Job >>
Format the item lines as a numbered list, starting at the line that contains "collectors: J. Cuatrecasas" and ending after the line that contains "genus: Tectaria". Leave out blank lines and include no other lines.

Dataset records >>
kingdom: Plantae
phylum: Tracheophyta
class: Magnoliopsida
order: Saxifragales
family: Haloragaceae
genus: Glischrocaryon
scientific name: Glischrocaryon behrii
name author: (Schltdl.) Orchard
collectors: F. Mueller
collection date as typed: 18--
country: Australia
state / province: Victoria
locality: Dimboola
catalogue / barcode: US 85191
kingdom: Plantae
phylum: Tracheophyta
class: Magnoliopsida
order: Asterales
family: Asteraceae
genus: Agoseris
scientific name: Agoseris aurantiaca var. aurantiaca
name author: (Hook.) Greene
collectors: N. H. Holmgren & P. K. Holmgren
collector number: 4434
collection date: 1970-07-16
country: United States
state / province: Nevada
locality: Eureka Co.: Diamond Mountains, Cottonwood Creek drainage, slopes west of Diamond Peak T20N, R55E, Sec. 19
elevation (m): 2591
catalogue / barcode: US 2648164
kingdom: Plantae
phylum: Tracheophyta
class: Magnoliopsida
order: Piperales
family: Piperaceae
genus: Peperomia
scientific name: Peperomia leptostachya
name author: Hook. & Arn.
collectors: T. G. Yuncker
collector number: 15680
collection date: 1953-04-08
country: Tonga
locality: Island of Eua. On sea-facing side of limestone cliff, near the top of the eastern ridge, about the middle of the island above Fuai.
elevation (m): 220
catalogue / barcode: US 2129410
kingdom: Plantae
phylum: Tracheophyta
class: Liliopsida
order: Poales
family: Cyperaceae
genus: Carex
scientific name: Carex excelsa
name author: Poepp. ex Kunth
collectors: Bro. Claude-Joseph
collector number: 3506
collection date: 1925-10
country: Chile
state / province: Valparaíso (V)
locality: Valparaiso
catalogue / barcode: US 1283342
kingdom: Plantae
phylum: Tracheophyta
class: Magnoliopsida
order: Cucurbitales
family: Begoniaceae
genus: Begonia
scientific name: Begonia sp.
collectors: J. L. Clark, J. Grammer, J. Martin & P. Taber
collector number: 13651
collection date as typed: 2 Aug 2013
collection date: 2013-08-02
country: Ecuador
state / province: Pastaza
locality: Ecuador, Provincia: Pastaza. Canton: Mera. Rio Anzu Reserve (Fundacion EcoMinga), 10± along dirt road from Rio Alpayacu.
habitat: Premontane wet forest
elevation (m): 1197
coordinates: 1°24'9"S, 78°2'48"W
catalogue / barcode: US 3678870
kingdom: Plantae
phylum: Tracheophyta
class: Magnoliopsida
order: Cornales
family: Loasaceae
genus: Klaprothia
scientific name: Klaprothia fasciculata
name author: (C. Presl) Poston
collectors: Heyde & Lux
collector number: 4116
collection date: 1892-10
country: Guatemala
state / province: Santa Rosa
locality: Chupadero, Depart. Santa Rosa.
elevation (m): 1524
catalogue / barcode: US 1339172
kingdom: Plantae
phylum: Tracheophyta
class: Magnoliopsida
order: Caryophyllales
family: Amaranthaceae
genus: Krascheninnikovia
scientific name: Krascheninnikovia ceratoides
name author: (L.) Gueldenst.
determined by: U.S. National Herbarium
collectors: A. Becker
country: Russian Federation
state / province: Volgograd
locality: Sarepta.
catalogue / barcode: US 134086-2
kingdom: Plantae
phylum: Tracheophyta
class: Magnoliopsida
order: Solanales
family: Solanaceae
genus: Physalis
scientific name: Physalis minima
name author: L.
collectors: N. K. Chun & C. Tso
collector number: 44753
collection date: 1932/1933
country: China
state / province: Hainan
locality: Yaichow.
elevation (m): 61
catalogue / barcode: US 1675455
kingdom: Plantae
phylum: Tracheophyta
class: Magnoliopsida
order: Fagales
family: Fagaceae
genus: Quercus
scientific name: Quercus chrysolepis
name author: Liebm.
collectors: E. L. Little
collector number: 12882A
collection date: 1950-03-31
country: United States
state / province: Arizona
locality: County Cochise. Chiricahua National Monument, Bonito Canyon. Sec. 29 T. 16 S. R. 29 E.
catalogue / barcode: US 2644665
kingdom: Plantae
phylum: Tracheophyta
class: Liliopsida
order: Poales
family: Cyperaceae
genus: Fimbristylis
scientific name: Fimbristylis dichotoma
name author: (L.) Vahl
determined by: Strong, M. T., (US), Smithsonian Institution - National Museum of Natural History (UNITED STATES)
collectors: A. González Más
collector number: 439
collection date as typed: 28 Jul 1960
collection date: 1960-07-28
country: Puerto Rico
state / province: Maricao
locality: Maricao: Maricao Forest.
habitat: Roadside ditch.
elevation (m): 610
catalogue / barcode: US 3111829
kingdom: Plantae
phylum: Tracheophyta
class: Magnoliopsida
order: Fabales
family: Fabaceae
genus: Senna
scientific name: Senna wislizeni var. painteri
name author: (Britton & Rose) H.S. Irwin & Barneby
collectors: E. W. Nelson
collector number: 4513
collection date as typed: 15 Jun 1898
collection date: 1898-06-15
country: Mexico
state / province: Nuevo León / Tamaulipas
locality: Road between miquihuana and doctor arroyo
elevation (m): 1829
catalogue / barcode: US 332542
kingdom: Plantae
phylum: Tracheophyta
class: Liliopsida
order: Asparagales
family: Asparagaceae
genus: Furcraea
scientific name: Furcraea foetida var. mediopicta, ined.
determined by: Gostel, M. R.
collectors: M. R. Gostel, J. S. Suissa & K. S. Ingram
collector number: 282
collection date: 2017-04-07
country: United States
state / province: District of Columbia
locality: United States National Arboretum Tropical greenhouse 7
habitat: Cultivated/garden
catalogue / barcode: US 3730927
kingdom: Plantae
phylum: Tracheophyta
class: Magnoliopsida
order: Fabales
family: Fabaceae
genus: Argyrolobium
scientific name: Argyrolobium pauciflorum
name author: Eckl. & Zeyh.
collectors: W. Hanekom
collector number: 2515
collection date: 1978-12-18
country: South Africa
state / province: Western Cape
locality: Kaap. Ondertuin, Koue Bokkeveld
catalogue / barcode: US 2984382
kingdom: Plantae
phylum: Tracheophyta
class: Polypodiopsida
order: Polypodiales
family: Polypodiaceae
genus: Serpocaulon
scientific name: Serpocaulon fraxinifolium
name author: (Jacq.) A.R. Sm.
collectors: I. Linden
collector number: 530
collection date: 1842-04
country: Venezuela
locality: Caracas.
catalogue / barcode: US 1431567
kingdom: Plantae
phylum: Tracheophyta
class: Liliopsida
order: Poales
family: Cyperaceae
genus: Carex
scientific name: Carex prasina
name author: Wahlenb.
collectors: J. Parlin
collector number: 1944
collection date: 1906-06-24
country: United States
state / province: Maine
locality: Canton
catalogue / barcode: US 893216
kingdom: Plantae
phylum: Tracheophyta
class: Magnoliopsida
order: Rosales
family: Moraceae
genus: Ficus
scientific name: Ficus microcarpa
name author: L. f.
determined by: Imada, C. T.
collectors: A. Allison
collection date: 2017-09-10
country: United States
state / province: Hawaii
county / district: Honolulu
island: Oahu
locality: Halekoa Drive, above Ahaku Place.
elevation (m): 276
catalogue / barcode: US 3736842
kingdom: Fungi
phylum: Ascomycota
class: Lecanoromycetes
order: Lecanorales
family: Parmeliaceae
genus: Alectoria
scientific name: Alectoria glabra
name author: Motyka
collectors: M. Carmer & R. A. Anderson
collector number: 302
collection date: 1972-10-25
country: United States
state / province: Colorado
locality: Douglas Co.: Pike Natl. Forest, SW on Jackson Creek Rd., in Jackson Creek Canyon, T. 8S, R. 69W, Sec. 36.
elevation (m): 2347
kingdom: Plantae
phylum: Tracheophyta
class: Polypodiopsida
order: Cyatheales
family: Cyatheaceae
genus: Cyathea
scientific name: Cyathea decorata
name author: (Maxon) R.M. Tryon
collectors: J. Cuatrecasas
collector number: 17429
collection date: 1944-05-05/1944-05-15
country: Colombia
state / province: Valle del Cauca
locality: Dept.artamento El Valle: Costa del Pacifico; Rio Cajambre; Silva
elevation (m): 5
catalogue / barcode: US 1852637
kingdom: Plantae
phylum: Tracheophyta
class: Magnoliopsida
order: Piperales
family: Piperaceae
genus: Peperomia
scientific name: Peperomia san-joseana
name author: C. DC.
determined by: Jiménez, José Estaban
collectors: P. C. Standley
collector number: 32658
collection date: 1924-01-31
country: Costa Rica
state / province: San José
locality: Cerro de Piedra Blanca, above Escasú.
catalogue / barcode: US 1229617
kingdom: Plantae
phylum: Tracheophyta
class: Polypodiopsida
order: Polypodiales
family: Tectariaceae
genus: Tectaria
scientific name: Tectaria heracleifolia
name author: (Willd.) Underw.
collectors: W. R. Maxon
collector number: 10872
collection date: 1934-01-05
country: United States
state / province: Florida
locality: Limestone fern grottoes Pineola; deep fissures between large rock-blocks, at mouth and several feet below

Full solution >>
1. collectors: J. Cuatrecasas
2. collector number: 17429
3. collection date: 1944-05-05/1944-05-15
4. country: Colombia
5. state / province: Valle del Cauca
6. locality: Dept.artamento El Valle: Costa del Pacifico; Rio Cajambre; Silva
7. elevation (m): 5
8. catalogue / barcode: US 1852637
9. kingdom: Plantae
10. phylum: Tracheophyta
11. class: Magnoliopsida
12. order: Piperales
13. family: Piperaceae
14. genus: Peperomia
15. scientific name: Peperomia san-joseana
16. name author: C. DC.
17. determined by: Jiménez, José Estaban
18. collectors: P. C. Standley
19. collector number: 32658
20. collection date: 1924-01-31
21. country: Costa Rica
22. state / province: San José
23. locality: Cerro de Piedra Blanca, above Escasú.
24. catalogue / barcode: US 1229617
25. kingdom: Plantae
26. phylum: Tracheophyta
27. class: Polypodiopsida
28. order: Polypodiales
29. family: Tectariaceae
30. genus: Tectaria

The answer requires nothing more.